The samples came from persons diagnosed with sepsis caused by bacteria or fungi, respectively, (in whose blood these pathogens were detected), influenza (a disease with symptoms partly similar to sepsis) or lymphoma, as well as from healthy individuals.
The sequencing data formed the basis for the development of the algorithms that were used to identify the markers, thus creating an unprecedented set of markers.
"This data set can be used to distinguish people in the early stages of sepsis and those with early clinical signs from healthy people and from people with other diseases."
Sensen continues: "Within the patient group for which the markers were developed, the diagnostic accuracy was almost 90 percent in the period from two days before the first clinical signs until two days after diagnosis with the currently used diagnostic methods. In blind studies with patient groups that were not included in the marker development, the accuracy was still up to 81 percent."
With the help of this method, sepsis can therefore be diagnosed much earlier than with any other diagnostic method.
Host-based test procedure, approval procedure already underway
In the course of their studies, the researchers also developed a new form of quantitative real-time PCR test. PCR stands for Polymerase Chain Reaction, a method for amplifying nucleic acids. PCR-based tests are already in use in clinics, for example for the detection of the covid-19 virus in patients.
These kind of tests are often used to amplify the DNA or RNA of an infectious agent in a blood, plasma or serum sample, e.g. allowing the direct detection of bacteria or fungi in sepsis patients.
In view of the large number of possible pathogen species which might case sepsis however, this is only possible to a very limited extent for sepsis patients and is therefore very imprecise.
The newly developed test of the Graz group, on the other hand, focuses on the body's own signals, which are representative for the onset of sepsis for all bacterial and fungal cases.
These can therefore be measured with much higher accuracy and also 2-3 days earlier than the direct detection of pathogens would allow.
Approval in the United States at the U.S. Food and Drug Administration (FDA) in Washington has already been applied for via the 510k approval process and the clinical trial has begun. The work for approval in Europe is just starting.
Christoph W. Sensen hopes that the tests will soon be used on a large scale. "However, the corona pandemic is putting our timetable somewhat on the back burner, as US hospitals will of course not be able to supply plasma samples for some time due to the current situation."
Bernd Nidetzky, CSO of the Austrian Centre of Industrial Biotechnology (acib), comments:
The development of fast and efficient diagnostic procedures, such as the method for early detection of sepsis presented here, is a new field within acib, which we are establishing in the current funding phase of our competence center. We are delighted that this work has reached the clinical trial phase so quickly!"
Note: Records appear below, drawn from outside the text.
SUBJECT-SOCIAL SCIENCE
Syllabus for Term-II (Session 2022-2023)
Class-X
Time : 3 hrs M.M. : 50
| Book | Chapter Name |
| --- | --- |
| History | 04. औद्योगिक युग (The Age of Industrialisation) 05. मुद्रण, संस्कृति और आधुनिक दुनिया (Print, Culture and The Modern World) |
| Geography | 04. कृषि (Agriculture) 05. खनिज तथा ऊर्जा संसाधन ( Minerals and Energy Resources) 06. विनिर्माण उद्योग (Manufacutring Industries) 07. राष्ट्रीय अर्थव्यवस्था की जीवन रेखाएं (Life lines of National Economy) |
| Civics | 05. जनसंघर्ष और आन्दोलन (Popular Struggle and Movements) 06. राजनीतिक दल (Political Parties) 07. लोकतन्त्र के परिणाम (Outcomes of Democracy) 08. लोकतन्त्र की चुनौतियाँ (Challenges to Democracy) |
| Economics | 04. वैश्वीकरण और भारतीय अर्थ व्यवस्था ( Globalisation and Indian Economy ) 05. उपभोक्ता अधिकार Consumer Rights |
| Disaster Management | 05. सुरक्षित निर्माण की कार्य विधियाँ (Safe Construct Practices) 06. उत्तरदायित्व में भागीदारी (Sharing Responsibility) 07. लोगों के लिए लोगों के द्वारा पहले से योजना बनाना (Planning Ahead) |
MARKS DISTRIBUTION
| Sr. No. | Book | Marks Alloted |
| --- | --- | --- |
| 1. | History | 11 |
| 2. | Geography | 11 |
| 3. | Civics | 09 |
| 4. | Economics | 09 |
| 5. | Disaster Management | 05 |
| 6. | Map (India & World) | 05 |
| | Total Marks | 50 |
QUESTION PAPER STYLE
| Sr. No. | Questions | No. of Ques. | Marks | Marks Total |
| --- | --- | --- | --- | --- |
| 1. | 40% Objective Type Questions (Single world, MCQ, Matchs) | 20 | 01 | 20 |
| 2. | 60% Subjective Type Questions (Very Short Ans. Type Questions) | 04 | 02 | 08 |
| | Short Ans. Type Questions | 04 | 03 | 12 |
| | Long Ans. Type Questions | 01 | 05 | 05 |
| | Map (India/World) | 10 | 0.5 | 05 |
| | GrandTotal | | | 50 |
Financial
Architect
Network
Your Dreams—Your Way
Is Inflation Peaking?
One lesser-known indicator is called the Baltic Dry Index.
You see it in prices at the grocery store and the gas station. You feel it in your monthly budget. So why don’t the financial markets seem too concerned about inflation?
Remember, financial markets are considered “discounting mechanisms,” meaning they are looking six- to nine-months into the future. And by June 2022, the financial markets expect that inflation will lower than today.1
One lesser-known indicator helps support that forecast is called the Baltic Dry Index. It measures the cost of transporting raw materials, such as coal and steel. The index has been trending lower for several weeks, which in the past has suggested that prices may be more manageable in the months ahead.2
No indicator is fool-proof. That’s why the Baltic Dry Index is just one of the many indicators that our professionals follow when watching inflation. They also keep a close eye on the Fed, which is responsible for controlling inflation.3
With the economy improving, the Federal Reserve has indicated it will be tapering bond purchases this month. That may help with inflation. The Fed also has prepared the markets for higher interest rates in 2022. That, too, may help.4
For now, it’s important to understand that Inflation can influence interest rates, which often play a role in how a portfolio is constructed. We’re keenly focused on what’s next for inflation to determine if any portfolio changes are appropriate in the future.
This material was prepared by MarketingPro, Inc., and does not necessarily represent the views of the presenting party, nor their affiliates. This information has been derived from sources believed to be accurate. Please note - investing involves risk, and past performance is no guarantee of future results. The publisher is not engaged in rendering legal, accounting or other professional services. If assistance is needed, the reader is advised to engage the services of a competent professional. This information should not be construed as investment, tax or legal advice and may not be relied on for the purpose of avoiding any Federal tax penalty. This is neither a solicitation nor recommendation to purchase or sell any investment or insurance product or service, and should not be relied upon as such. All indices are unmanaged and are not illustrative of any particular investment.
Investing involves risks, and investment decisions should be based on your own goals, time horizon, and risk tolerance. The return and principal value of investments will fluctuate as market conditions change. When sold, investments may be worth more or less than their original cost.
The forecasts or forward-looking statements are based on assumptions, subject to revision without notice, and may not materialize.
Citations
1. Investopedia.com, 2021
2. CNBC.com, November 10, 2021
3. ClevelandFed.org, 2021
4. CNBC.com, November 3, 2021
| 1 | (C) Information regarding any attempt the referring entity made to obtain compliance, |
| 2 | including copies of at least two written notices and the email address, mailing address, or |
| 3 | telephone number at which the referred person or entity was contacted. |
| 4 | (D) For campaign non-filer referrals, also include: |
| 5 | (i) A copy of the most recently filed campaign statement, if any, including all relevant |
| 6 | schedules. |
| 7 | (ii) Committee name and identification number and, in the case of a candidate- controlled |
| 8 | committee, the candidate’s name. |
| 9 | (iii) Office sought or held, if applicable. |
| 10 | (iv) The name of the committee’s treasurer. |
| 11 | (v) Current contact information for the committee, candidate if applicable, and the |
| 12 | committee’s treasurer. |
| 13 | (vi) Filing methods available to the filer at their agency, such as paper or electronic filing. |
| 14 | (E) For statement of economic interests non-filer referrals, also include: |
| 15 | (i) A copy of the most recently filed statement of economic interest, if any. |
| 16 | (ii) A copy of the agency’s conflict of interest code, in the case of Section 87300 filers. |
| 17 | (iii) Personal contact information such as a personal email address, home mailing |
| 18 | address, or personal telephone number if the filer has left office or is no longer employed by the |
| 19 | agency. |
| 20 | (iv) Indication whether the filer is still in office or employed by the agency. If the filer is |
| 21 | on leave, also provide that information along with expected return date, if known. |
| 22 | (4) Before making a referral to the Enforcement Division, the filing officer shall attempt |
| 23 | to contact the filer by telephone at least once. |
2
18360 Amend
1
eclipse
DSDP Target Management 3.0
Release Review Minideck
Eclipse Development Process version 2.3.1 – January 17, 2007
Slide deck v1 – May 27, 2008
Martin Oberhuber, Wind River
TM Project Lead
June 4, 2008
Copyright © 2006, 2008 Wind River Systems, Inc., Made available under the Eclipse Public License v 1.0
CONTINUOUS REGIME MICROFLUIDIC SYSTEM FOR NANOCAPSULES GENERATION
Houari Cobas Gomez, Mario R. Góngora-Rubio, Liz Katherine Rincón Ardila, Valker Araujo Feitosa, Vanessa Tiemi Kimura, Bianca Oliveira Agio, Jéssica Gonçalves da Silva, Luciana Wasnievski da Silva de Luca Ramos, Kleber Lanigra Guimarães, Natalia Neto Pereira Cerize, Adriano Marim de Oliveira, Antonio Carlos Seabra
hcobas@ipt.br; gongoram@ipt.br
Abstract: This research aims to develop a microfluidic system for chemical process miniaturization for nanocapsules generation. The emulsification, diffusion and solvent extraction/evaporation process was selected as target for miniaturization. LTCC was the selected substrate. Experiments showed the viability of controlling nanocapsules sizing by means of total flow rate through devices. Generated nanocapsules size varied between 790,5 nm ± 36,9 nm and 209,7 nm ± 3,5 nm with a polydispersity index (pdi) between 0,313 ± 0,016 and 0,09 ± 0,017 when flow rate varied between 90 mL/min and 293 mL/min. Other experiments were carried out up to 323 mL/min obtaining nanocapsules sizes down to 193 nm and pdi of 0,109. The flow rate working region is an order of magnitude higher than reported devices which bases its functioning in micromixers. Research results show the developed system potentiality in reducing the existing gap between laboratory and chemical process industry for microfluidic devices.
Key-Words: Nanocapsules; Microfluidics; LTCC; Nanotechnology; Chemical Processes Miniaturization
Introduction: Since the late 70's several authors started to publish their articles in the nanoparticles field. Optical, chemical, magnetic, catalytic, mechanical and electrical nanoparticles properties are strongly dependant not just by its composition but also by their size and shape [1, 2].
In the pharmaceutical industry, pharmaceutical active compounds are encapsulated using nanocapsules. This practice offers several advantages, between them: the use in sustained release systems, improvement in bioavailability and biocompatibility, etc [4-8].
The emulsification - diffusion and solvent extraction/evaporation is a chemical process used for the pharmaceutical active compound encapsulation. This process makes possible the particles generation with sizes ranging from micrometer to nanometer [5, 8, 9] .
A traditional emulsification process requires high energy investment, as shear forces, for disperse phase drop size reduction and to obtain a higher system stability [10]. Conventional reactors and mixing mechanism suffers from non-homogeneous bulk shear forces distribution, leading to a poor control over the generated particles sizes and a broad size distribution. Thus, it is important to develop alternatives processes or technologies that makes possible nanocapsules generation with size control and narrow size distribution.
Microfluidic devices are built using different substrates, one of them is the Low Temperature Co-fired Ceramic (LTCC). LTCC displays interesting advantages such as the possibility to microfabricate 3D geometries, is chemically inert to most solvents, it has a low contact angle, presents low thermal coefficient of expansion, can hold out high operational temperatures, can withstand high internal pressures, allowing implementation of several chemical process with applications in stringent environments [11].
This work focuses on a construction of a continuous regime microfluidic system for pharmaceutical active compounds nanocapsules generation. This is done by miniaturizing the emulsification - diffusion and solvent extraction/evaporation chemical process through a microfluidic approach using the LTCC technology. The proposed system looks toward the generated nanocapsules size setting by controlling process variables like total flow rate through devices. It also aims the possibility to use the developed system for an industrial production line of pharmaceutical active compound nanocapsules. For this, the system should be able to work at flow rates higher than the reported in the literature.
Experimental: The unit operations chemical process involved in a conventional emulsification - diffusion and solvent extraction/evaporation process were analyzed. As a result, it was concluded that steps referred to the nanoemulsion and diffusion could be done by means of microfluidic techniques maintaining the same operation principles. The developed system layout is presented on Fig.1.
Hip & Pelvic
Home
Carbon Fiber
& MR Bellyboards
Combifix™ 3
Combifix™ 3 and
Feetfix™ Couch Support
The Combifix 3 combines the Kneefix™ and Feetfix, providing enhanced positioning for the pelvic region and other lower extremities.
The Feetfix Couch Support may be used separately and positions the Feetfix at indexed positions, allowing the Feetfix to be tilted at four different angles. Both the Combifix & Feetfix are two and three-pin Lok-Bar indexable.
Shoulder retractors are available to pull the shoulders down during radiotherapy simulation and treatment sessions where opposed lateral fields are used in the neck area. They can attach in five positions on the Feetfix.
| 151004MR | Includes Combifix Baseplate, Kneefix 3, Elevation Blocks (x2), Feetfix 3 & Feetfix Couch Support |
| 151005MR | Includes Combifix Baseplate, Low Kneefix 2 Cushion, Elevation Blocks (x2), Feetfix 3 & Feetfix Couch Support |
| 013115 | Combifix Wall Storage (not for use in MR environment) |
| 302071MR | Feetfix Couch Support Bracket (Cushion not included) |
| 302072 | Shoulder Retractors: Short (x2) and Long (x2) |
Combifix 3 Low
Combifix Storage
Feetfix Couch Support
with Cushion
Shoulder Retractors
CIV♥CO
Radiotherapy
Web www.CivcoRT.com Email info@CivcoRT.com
Further plasma samples sought
In the meantime, data from China shows that even covid-19 patients with severe end-stage disease often had sepsis as a secondary disease.
Sensen and his team are all the more interested in cooperating with biobanks such as BBMRI-ERIC and hospitals that are able to provide the team in Graz with plasma samples from Covid-19 patients.
Because, according to Sensen: "On the basis of the sepsis early-detection research programme, we should be able to develop diagnostic tools for the faster identification of high-risk patients and a strategy for early intervention at the first signs of sepsis, which can be used in future pandemics to reduce the consequences of the infection for those affected."
Ullrich, E., et al. (2020) Evaluation of host-based molecular markers for the early detection of human sepsis. Journal of Biotechnology. doi.org/10.1016/j.jbiotec.2020.01.013.